Responding to the students’ criticisms, a spokesperson for the Department for Business, Innovation and Skills stated, “Our student funding system is fair and sustainable. It removes financial barriers for anyone hoping to study, and is backed by the taxpayer with outstanding debt written off after 30 years. … Graduates only pay back at 9 percent of earnings above £21,000 and enjoy a considerable wage premium of £9,500 per year over non-graduates.”
These claims ignore the immense pressures resulting from thousands of pounds of debt hanging over individuals well into their 40s and 50s.
A study by the Sutton Trust educational charity in April found that English students were graduating with the highest levels of academic debt in the English-speaking world, at an average of £44,000. Students from the United States graduated with an average of just over £20,500, Canada £15,000, Australia £20,900, and New Zealand £23,300. For the poorest university students, hit by the recent abolition of the maintenance grant, average graduation debt was over £50,000.

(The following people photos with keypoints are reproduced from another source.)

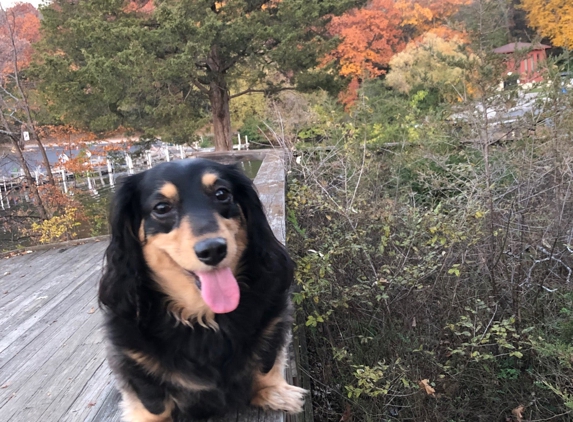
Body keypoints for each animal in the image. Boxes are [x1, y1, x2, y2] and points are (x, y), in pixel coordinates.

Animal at [99, 159, 304, 422]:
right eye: (161, 207)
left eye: (222, 194)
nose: (213, 250)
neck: (206, 316)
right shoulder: (131, 357)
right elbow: (153, 400)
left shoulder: (274, 322)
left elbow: (266, 364)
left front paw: (272, 391)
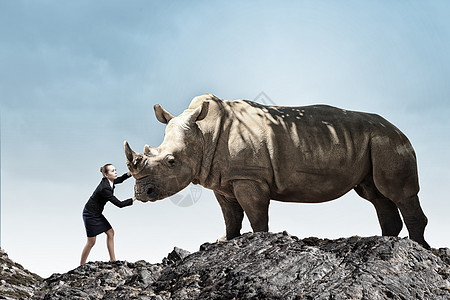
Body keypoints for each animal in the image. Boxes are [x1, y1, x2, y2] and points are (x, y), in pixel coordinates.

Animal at [125, 94, 430, 248]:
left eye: (171, 161)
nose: (142, 193)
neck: (204, 133)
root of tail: (396, 128)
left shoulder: (249, 177)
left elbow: (256, 214)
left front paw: (258, 241)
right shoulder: (222, 180)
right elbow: (231, 216)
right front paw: (224, 242)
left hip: (389, 141)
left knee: (398, 193)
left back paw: (419, 249)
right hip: (374, 142)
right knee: (376, 194)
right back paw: (387, 243)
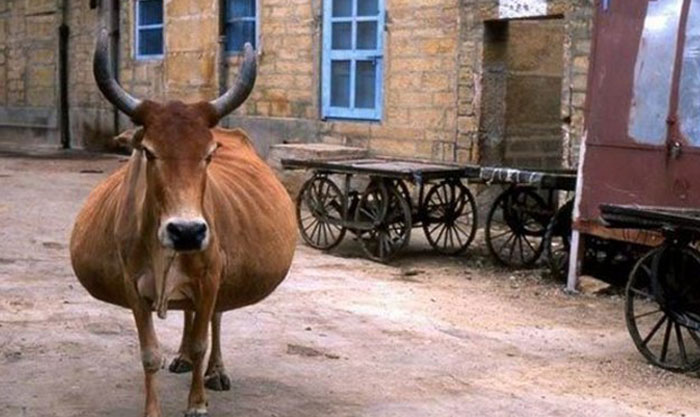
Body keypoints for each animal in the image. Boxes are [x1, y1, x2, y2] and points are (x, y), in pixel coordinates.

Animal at [70, 30, 297, 417]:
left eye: (209, 154)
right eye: (148, 151)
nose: (187, 231)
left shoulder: (211, 277)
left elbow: (202, 340)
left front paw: (197, 403)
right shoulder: (132, 286)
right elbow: (149, 354)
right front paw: (153, 408)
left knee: (214, 319)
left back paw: (215, 371)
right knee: (189, 318)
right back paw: (181, 358)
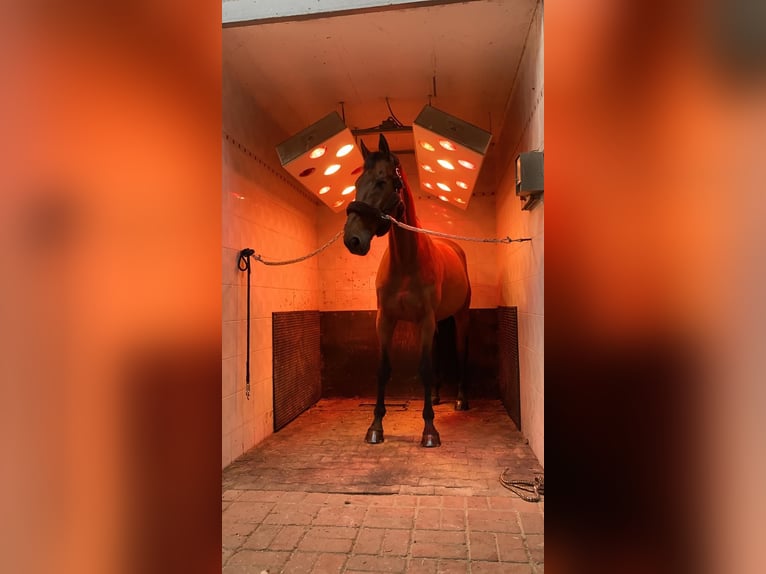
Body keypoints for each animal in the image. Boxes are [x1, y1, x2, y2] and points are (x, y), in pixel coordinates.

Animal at [343, 133, 471, 448]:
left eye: (382, 181)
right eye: (357, 182)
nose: (352, 239)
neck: (405, 260)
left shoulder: (424, 320)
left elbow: (423, 368)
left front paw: (430, 430)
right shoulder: (386, 320)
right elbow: (383, 369)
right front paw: (375, 426)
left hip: (459, 318)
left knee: (460, 351)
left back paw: (460, 400)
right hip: (436, 322)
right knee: (436, 353)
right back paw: (435, 397)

Ultimately, according to a similar study conducted by the Sutton Trust and Institute for Fiscal Studies (IFS) in 2014, 45 percent of graduates will have to pay back more than they initially borrowed. The vast majority (nearly three quarters) will be unable to repay their loans in full and will remain in debt until 30 years after their graduation.
The effects of such crippling levels of individual debt on poorer students is made plain by a recent IFS report, which found that graduates from richer backgrounds earned more on average than graduates from poorer backgrounds with identical degrees. The income gap between the richest 20 percent of graduates and the remaining 80 percent was £8,000 a year for men and £5,300 a year for women.

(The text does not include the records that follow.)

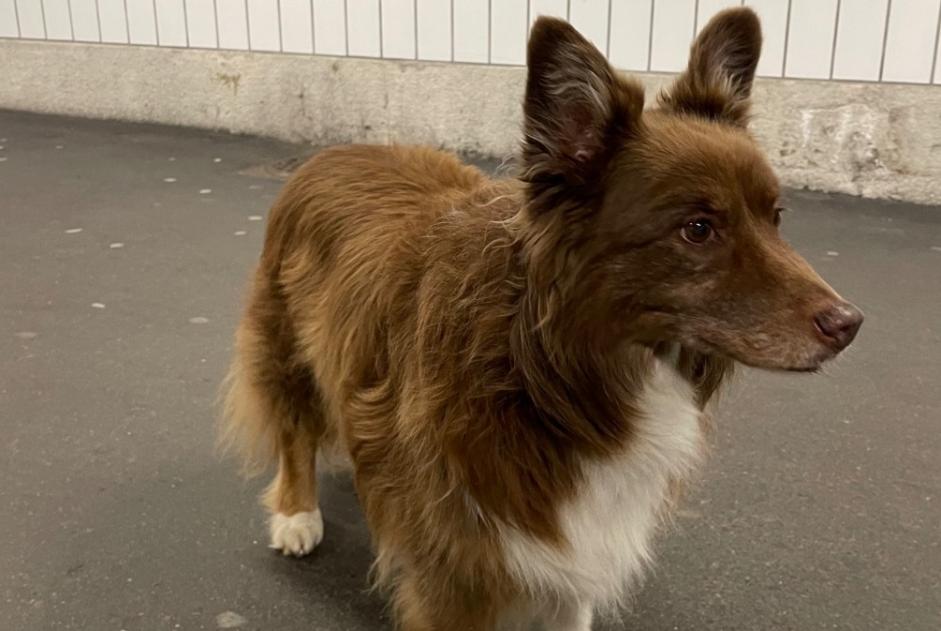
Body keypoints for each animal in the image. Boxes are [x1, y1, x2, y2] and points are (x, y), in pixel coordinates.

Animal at [218, 9, 860, 631]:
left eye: (776, 217)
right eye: (698, 229)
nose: (850, 324)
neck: (546, 372)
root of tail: (333, 151)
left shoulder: (571, 558)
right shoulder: (455, 573)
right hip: (285, 343)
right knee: (294, 427)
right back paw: (297, 514)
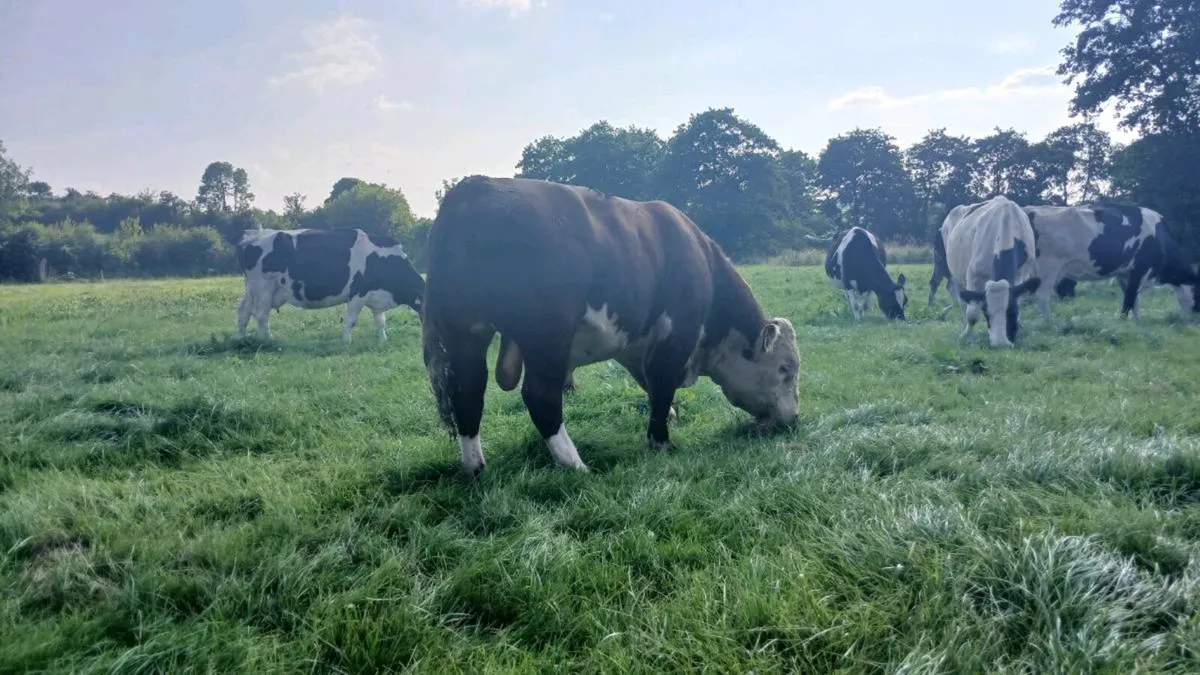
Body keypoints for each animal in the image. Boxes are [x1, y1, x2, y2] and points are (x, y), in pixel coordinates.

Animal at [235, 228, 425, 343]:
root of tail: (255, 236)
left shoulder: (376, 295)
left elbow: (380, 321)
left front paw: (383, 340)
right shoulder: (357, 292)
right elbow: (351, 320)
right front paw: (346, 341)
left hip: (252, 289)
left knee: (243, 311)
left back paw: (241, 338)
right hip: (263, 287)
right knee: (261, 314)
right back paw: (268, 339)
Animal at [421, 175, 801, 476]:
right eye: (785, 368)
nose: (794, 417)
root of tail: (475, 187)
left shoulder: (637, 343)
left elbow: (651, 385)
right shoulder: (677, 334)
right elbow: (663, 384)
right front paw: (661, 442)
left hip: (466, 333)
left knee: (467, 393)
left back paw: (475, 466)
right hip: (547, 335)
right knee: (540, 396)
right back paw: (576, 464)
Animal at [940, 196, 1042, 347]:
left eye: (1012, 311)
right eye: (986, 312)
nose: (1001, 344)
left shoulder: (1021, 274)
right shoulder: (973, 275)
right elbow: (972, 314)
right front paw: (966, 336)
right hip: (956, 275)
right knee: (963, 303)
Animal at [1022, 203, 1200, 320]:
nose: (1195, 318)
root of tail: (1030, 210)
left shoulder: (1124, 274)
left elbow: (1134, 301)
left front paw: (1138, 322)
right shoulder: (1139, 270)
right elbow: (1129, 300)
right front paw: (1123, 322)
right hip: (1049, 267)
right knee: (1042, 295)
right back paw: (1050, 322)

In part, this is a reflection of the social advantages held by the rich in the form of networks of family connections, more widely available internships and the like. However, it also indicates the impact of debt on richer and poorer students, with those from disadvantaged backgrounds less able to wait for more lucrative employment opportunities and pressured to take the first jobs that come their way. The data used by the IFS was acquired throughout the years 1998-2011, before the tripling of tuition fees.
The government’s guarantee that debt will be written off after 30 years, under conditions where public spending is being slashed to an unprecedented degree, simply amounts to a promise to make further assaults on workers and youth to fund a failing university policy. Under measures outlined in the recent White Paper on education, students from poorer backgrounds will be pushed out of top-tier education entirely.

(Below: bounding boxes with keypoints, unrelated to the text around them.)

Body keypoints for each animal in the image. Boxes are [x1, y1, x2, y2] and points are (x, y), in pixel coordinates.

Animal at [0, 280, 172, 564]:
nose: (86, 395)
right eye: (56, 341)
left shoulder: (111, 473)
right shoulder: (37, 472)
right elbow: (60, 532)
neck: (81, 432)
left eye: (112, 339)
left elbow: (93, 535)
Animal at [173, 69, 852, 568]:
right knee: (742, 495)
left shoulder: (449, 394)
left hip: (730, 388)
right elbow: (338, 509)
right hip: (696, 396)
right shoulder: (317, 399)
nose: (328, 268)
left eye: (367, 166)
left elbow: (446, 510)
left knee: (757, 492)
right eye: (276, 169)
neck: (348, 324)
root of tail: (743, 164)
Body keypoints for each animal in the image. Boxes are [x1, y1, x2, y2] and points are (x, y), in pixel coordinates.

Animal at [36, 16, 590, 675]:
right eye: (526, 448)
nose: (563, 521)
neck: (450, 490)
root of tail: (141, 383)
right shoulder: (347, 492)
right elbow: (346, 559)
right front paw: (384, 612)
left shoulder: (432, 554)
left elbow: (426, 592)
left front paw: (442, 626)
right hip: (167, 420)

The full implications of the government’s tripling of tuition fees in 2010-12 are now clear. Concerns over debt have already caused a collapse in part-time university enrollment. As the scale of student loan repayments becomes known and the cost-of-living crisis bites more sharply, we can expect growing numbers of disadvantaged students to follow the same path and forego higher education altogether.
As the World Socialist Web Site wrote in 2011, following the vote on raising fees, “A high quality and comprehensive education will increasingly become the preserve of the wealthy elite, as the soaring costs of further and higher education will fast become prohibitive for the vast majority of working families.”